» Alıntı:
· · · · ·

UNUTULMAYAN DUÂLAR

Yard. Doç. Dr. Harun ÖĞMÜŞ ogmusharun@yahoo.com

İnsan, yaratılışı itibarıyla mutlak güçle donatılmış bir varlık değildir. Her an aşamayacağı bir zorlukla karşı karşıya kalabilir. O, yaratıcısına mutlak ve dâimî bir ihtiyaç içerisindedir. Çünkü varlığını ve sahip olduğu her şeyi O’na borçludur. Dolayısıyla her zaman duâ etmeye ve hâlini Allâh’a arz etmeye muhtaçtır.

İnsan fıtratının duâ ile olan bu bağı, duâyı ondan ayrılmaz bir özellik kılmıştır. Bu sebeple ilk duâ ilk insanla başlar. Nitekim Kur’ân-ı Kerim; Hazret-i Âdem -aleyhisselâm-’ın yasak meyveyi yedikten sonra Allah’tan bazı kelimeler aldığını, Allâh’ın da onun tevbesini kabul ettiğini belirtir.1 Müfessirler, bu kelimelerin;

“Ey Rabbimiz! Kendimize zulmettik. Eğer Sen bizi bağışlayıp merhamet etmezsen muhakkak ki hüsrana uğrayanlardan oluruz.” (el-A’râf, 7/23) meâlindeki âyette Hazret-i Âdem -aleyhisselâm- ve eşi tarafından yapıldığı belirtilen duâ olduğunu söylerler.

· · · · ·

» Verilen bilgiler:
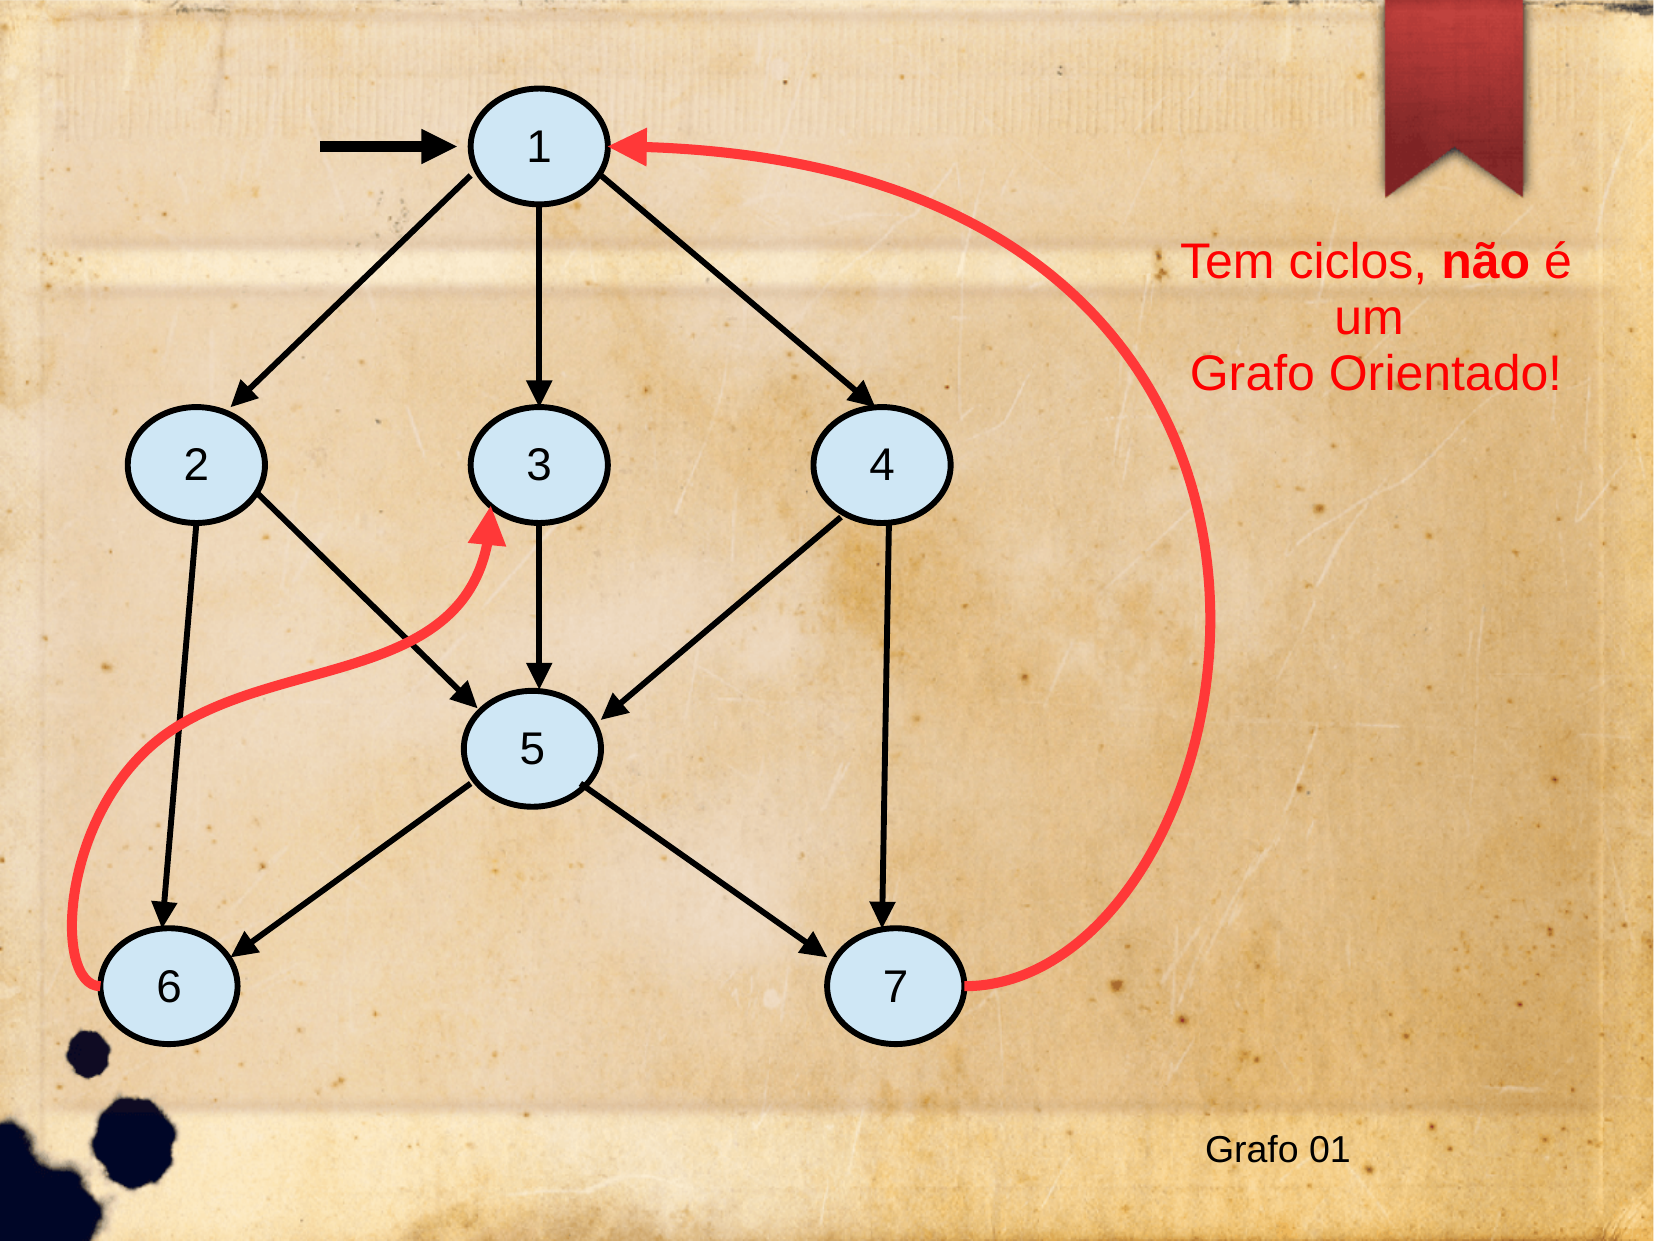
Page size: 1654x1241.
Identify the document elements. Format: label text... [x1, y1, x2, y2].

· · · · ·

» Görev:
Duâ konulu alıntıya dayanarak şu soruları yanıtlayın:
1. Alıntıya göre insan neden yaratıcısına mutlak ve dâimî bir ihtiyaç içerisindedir?
2. Kur'ân-ı Kerim'in belirttiğine göre Hazret-i Âdem yasak meyveyi yedikten sonra ne olmuştur?
3. Müfessirler Hazret-i Âdem'in Allah'tan aldığı kelimeleri hangi âyetteki duâ olarak gösterir?

» Yanıt aşağıda:
1. Varlığını ve sahip olduğu her şeyi O'na borçlu olduğu için.
2. Hazret-i Âdem Allah'tan bazı kelimeler almış, Allah da onun tevbesini kabul etmiştir.
3. el-A'râf sûresinin 7/23. âyetindeki duâ olarak gösterirler. Bu duâyı Hazret-i Âdem ve eşi yapmıştır.